** Supplied records follows **

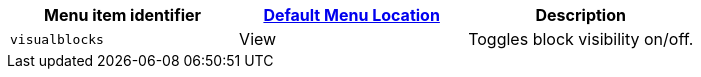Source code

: |===
| Menu item identifier | xref:editor-appearance.adoc#examplethetinymcedefaultmenuitems[Default Menu Location] | Description

| `visualblocks`
| View
| Toggles block visibility on/off.
|===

** End of Supplied records **

## Action item:
Reproduce the whole of the data, word for word, and omit its pictures.

## Result for this task:
Source code

: |===
| Menu item identifier | xref:editor-appearance.adoc#examplethetinymcedefaultmenuitems[Default Menu Location] | Description

| `visualblocks`
| View
| Toggles block visibility on/off.
|===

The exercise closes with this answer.